-- Given records --
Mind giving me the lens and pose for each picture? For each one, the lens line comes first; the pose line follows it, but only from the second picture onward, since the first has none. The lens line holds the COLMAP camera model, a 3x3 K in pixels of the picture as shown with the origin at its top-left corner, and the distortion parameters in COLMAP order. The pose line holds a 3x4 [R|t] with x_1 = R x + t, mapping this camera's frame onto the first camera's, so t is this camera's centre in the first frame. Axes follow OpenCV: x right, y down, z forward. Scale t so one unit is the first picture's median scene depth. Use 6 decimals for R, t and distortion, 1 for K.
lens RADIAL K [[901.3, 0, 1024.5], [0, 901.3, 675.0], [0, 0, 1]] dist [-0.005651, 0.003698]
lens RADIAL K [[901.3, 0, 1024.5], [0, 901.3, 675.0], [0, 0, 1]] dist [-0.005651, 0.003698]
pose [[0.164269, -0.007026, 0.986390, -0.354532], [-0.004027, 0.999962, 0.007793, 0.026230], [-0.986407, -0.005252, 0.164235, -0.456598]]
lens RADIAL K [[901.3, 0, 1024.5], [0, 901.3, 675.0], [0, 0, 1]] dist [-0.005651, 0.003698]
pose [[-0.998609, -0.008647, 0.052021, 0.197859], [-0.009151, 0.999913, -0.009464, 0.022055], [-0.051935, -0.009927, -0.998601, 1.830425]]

-- What to work on --
Copy the material above line for line, changing nothing.

-- Answer section --
Mind giving me the lens and pose for each picture? For each one, the lens line comes first; the pose line follows it, but only from the second picture onward, since the first has none. The lens line holds the COLMAP camera model, a 3x3 K in pixels of the picture as shown with the origin at its top-left corner, and the distortion parameters in COLMAP order. The pose line holds a 3x4 [R|t] with x_1 = R x + t, mapping this camera's frame onto the first camera's, so t is this camera's centre in the first frame. Axes follow OpenCV: x right, y down, z forward. Scale t so one unit is the first picture's median scene depth. Use 6 decimals for R, t and distortion, 1 for K.
lens RADIAL K [[901.3, 0, 1024.5], [0, 901.3, 675.0], [0, 0, 1]] dist [-0.005651, 0.003698]
lens RADIAL K [[901.3, 0, 1024.5], [0, 901.3, 675.0], [0, 0, 1]] dist [-0.005651, 0.003698]
pose [[0.164269, -0.007026, 0.986390, -0.354532], [-0.004027, 0.999962, 0.007793, 0.026230], [-0.986407, -0.005252, 0.164235, -0.456598]]
lens RADIAL K [[901.3, 0, 1024.5], [0, 901.3, 675.0], [0, 0, 1]] dist [-0.005651, 0.003698]
pose [[-0.998609, -0.008647, 0.052021, 0.197859], [-0.009151, 0.999913, -0.009464, 0.022055], [-0.051935, -0.009927, -0.998601, 1.830425]]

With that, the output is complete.